Education better than taxes in effort to curb obesity rates
OKLAHOMA City Mayor Mick Cornett has led initiatives aimed at producing a healthier population, but he’s not a fan of trying to force those changes through gimmicks such as soda taxes. Many residents of Philadelphia would likely agree.
Since Jan. 1, Philadelphians have been paying an additional 1.5 cents per ounce for sugary drinks. The city council approved the tax at the urging of Democratic Mayor Jim Kenney, who said it would have a beneficial effect on peoples' health while generating revenue for infrastructure and pre-kindergarten programs.
As critics of the plan have noted, the soda tax is 24 times more expensive than Pennsylvania’s taxes on beer. And, it’s unpopular. A receipt posted to one person’s Facebook page showed more than $3 in tax added to the cost of a 12-pack of Propel, an energy drink with a sticker price of $5.99.
The complaints have led Kenney to criticize businesses for “gouging” consumers in order to generate opposition to the tax. As Jeffrey Dorfman, professor of economics at the University of Georgia, wrote last week at forbes.com, “Apparently, he expected the tax to be borne completely by wholesalers and retailers.” That’s not how it works, of course.
Nor is it clear that jacking up the price of soft drinks will necessarily generate better health outcomes. Dorfman said the consensus of economic research on this topic shows that diets don’t improve much. “We still buy sodas, and to the extent that we switch our shopping patterns and diets as a result of the tax, the foods we switch to are not particularly healthier than the sugary drinks we were drinking before the tax,” he wrote.
In an article at Economics21.org, Daniel Banko-Ferran, a senior economics major at Swarthmore College in Pennsylvania, noted a Harvard professor’s study that said the Philadelphia tax could produce a 55 percent decrease in the consumption of sugary drinks intake in the first year, and a 1 percent drop each year thereafter. “But this assumes that the consumption of sugar-sweetened beverages would not be replaced by close substitutes,” Banko-Ferran wrote. “This is unlikely,” he said, noting the discrepancy in price between sodas and some beers.
A soda tax did reduce consumption of those drinks in tony Berkley, Calif. But such taxes hit the lowestincome population the hardest, and Philadelphia’s poverty rate is one of the highest among the largest U.S. cities. A 24-ounce drink that previously cost 99 cents now costs $1.35. That’s a real pinch when you’re making $15,000 per year.

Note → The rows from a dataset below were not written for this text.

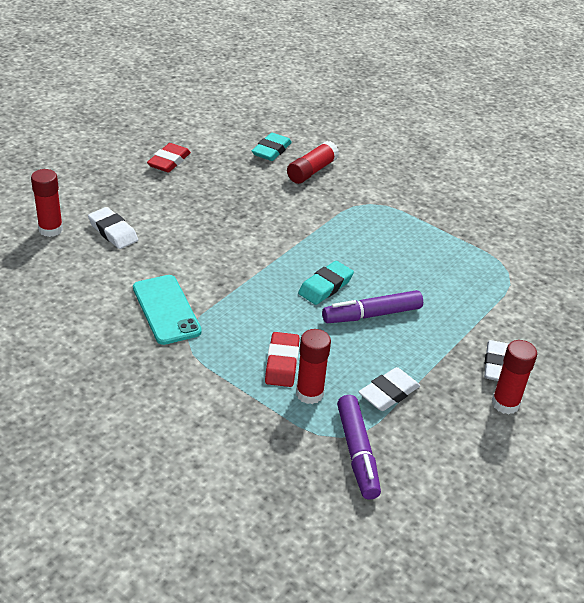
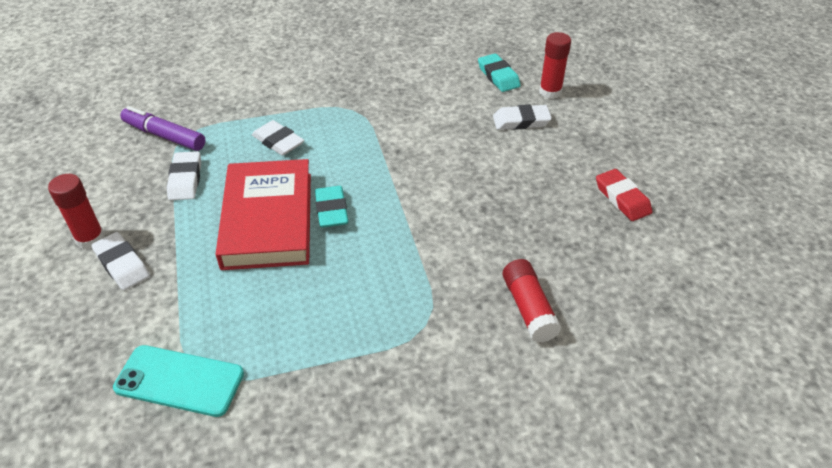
camera: 130 degrees right, 5 degrees up
turquoise phone [133,275,202,345] -> turquoise phone moved to [113,345,244,417]
turquoise eraser [252,133,292,161] -> turquoise eraser moved to [478,54,521,92]
red eraser [265,332,300,387] -> white eraser [252,120,304,156]
red glue stick [296,329,331,404] -> none
purple marker [322,290,423,323] -> red book [215,159,311,270]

“If we want people to live healthier lives, we need to focus on educating them on their dietary choices,” Banko-Ferran wrote. This is the path Cornett has chosen, to his credit.
In August, he joined the Oklahoma Beverage Association and the Oklahoma Grocers Association in starting an initiative called “Balance Calories Oklahoma.” The program makes calorie information more visible where soft drinks and other beverages are sold, with a goal of reducing beverage calories consumed per person in Oklahoma City by 20 percent by 2025.
“I still think people need to have the ability to make their own decisions on how they consume their calories,” Cornett said then. It’s the better way to govern.